Gaëlle : La place du sens est primordiale, ainsi que celle des facteurs de reconnaissance, qui sont aussi des contributions utiles pour la santé au travail. J’en entends souvent parler en bilan de compétences, lorsque les personnes accompagnées évoquent des problèmes de santé au travail, la perte de sens est un des facteurs centraux. Le bilan de compétences permet ainsi, en prenant conscience de ce facteur de reconnaissance, d’amorcer une démarche de changement, en tenant compte de ce qui est important pour soi.

Laurent : Le sens et la reconnaissance sont aussi récurrents dans les histoires que j’entends en entretien de coaching.
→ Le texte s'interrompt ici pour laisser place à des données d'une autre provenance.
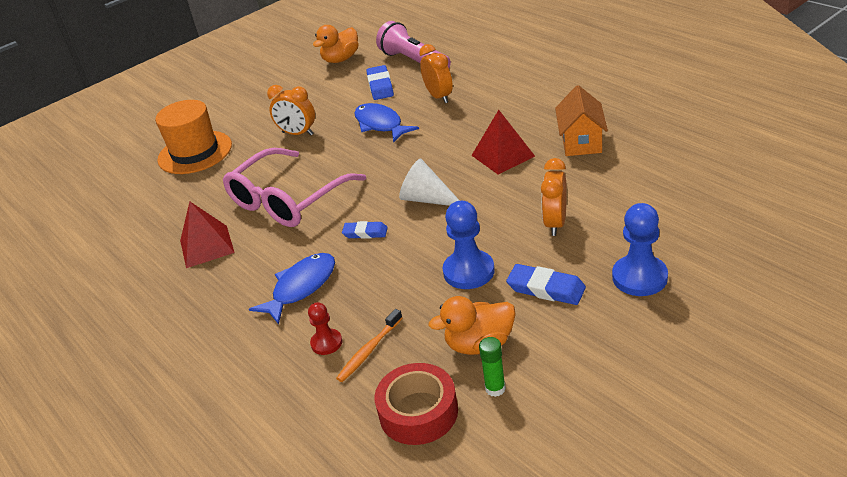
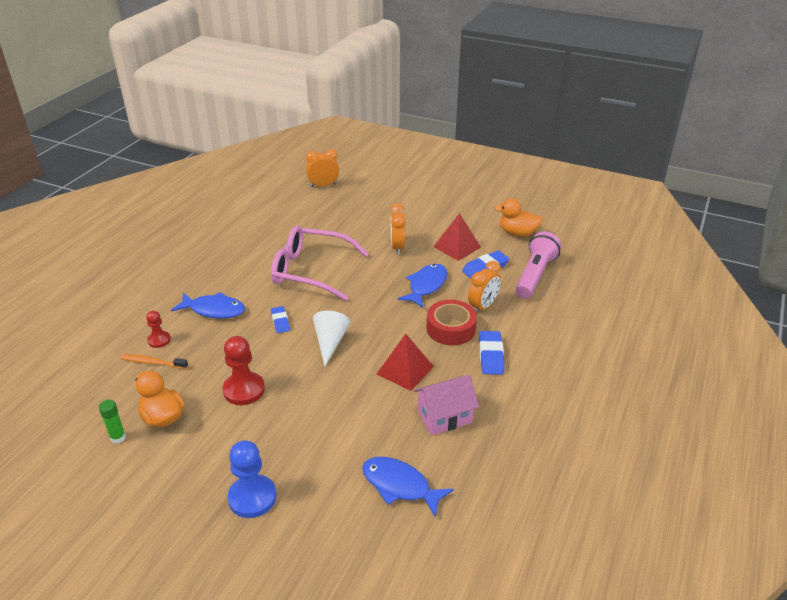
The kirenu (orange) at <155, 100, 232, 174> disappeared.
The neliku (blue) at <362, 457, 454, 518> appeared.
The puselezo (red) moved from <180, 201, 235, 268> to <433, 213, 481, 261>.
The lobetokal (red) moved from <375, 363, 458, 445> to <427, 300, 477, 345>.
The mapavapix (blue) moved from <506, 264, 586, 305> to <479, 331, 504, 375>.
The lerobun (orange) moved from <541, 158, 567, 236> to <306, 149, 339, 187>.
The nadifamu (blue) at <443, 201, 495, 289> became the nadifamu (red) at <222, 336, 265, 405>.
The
D’ailleurs, je pense que ce qui relie coaching et thérapie est plus important que ce qui les sépare. Le courant dit « intégratif » et l’étude des facteurs communs de la relation d’accompagnement (Lambert & al, 1986) vont dans ce sens. Comme disait Carl Rogers, « Ce qui soigne, c’est la relation ».

Non que le coach puisse remplacer le thérapeute, mais lui aussi peut accueillir la souffrance, même si l’objectif n’est pas de la « soigner ». Et il s’autorise également à recommander le recours à la psychothérapie, si cela émerge et s’il juge qu’il n’est pas compétent pour aider le client, comme ça se fait déjà dans la pratique. Et réciproquement d’ailleurs, des thérapeutes recommandent pour les mêmes raisons des coaches.

Gaëlle : Des pistes de mise en œuvre de thérapie individuelle peuvent aussi découler d’entretiens en BC.

Je te rejoins, nous sommes des professionnels de la relation d’aide, chacun y a sa juste place. Ce qui est important, c’est que nous soyons au clair avec les limites de nos interventions respectives pour le bénéfice de la personne accompagnée.